In announcing the funding, Industry Minister Allan Rock said that TPC is helping Canadians develop innovative products, create high-quality jobs and support sustainable development through investments. It has the potential to create almost 900 jobs — 442 during the research and development phase and an additional 441 when, and if, it goes commercial.
Among the TPC’s biggest critics is the Canadian Taxpayers Federation (CTF), which has “vociferously and consistently argued again direct government financial assistance to all types of businesses, large and small.”
That point was made clear in a CTF audit conducted following two separate and successful Access to Information requests involving TPC activity. Findings showed that the return on investment on close to $1 billion over the last five years, has been a “paltry” 2.58 per cent. In dollar figures, that works out to $25.4 million.
Despite those alarming numbers, Rock insists that he expects “every nickel” of this investment to be returned. It helps that the person behind both organizations is successful IT entrepreneur Terry Matthews, the founder of Newbridge Networks Inc. and co-founder of Mitel. “The opportunity presented by broadband is immense in terms of both how this core technology can enhance the way Canadians work and live, and in our ability as a nation to build communications tools that are highly exportable and widely adopted,” he said at the time the initiative was announced.
He can also count on support from Gaylen Duncan, president and CEO of the Information Technology Association of Canada (ITAC), an organization that historically, has never been enamored with government handouts.
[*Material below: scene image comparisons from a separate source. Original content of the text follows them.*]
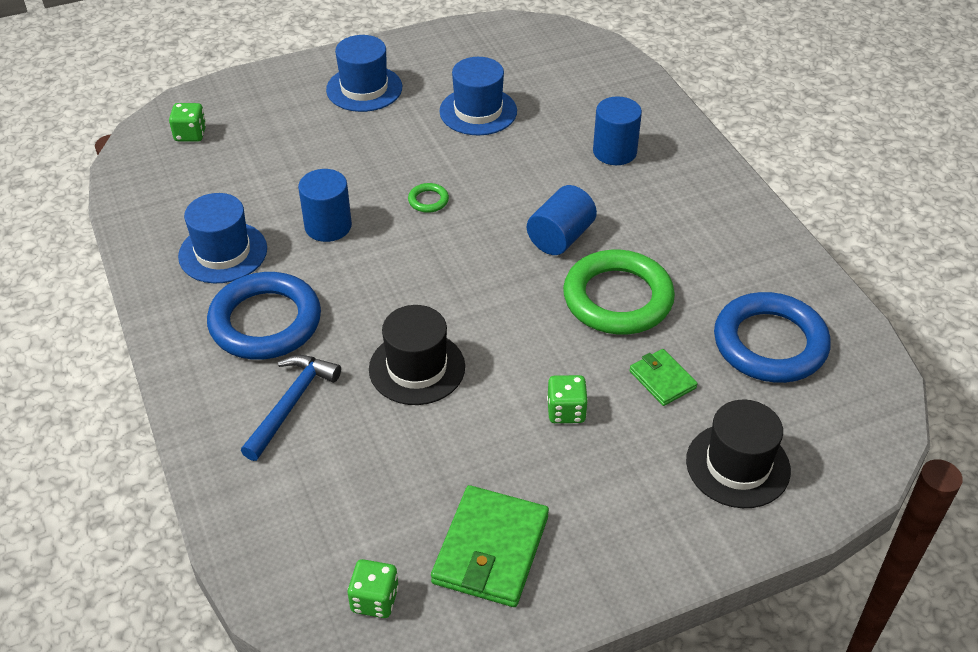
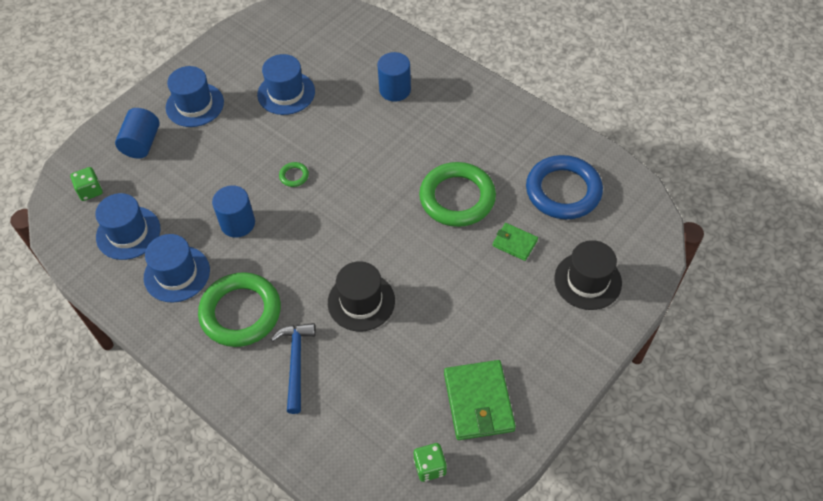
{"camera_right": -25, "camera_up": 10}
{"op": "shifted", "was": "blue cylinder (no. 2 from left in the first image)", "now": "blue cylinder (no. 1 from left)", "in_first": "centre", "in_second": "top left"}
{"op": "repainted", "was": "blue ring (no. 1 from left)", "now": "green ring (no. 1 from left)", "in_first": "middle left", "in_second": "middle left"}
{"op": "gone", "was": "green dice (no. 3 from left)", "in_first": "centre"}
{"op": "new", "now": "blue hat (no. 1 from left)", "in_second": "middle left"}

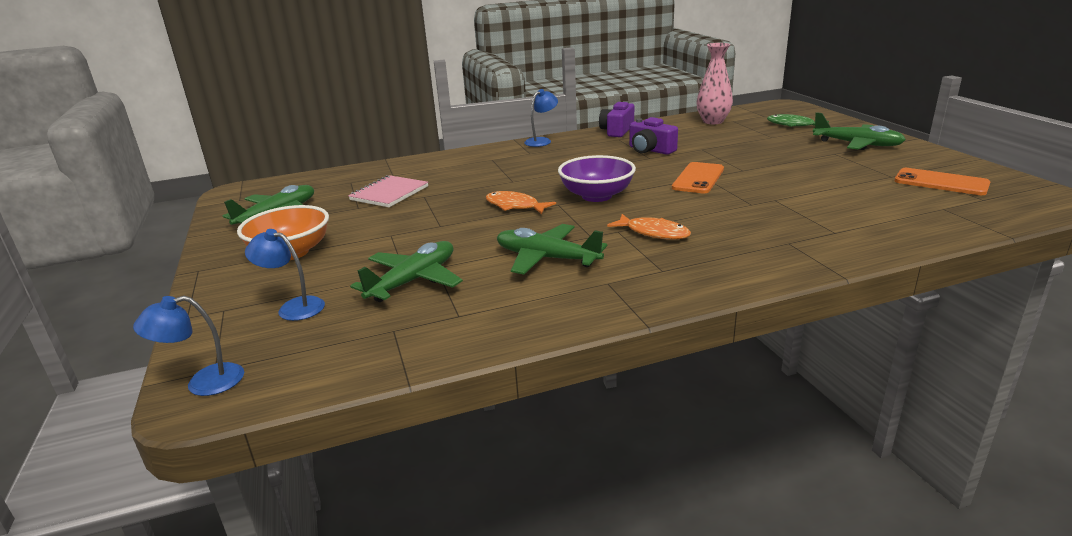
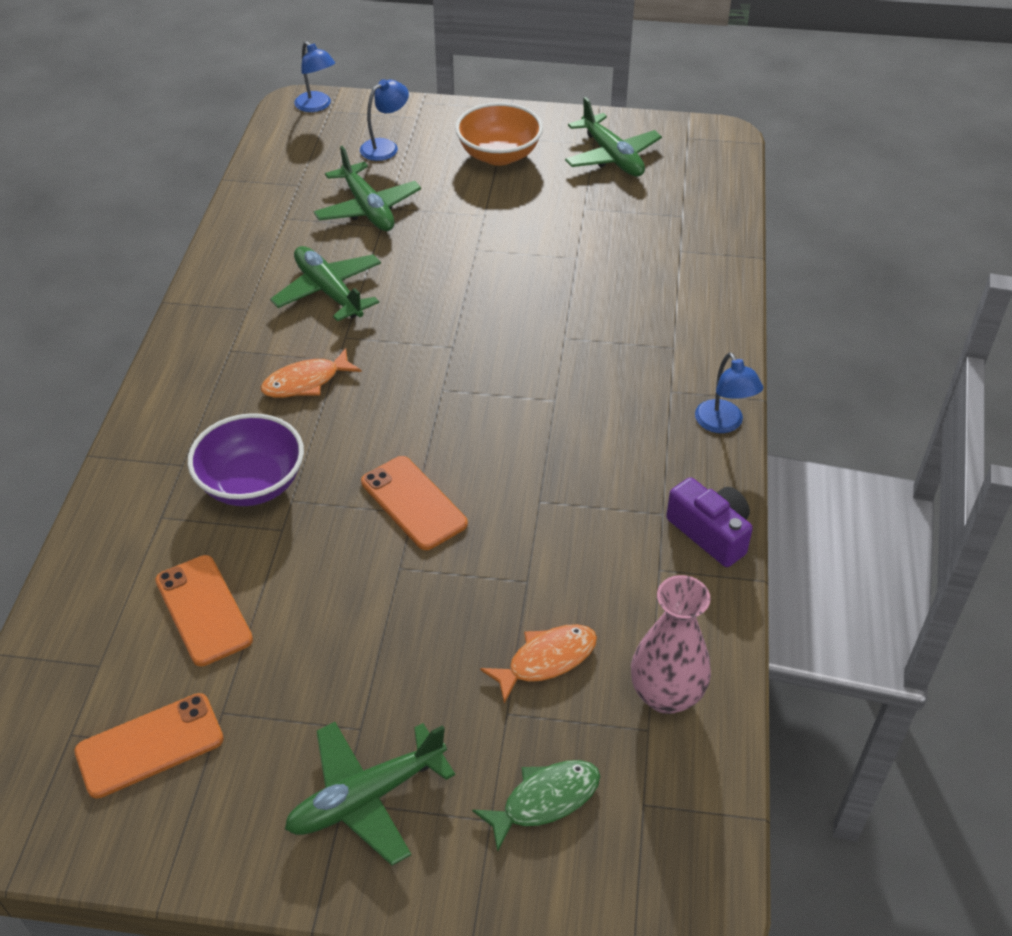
{"camera_right": 115, "camera_up": 20}
{"op": "gone", "was": "purple camera (no. 2 from left)", "in_first": "top centre"}
{"op": "shifted", "was": "purple bowl", "in_first": "top centre", "in_second": "middle left"}
{"op": "gone", "was": "pink notebook", "in_first": "centre"}
{"op": "shifted", "was": "orange fish (no. 1 from left in the first image)", "now": "orange fish (no. 2 from left)", "in_first": "centre", "in_second": "bottom centre"}
{"op": "rotated", "was": "green plane (no. 3 from left in the first image)", "in_first": "centre", "in_second": "top left", "clockwise": -90}
{"op": "rotated", "was": "blue lamp (no. 1 from left)", "in_first": "middle left", "in_second": "top left", "clockwise": 135}
{"op": "new", "now": "orange phone (no. 2 from left)", "in_second": "middle left"}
“The absolute best criterion you can have for qualifying for a loan is to have a successful track record,” he says. “You know you’re spreading seeds on good earth by picking these particular band of companies. My expectation is that this should be a profitable investment that will stimulate both interest and repayment.”
More importantly, Matthews can also expect the federation, which in the past has called for TPC to be wound down and eliminated, to monitor activity very closely. Its goal is to put an end to “corporate welfare.”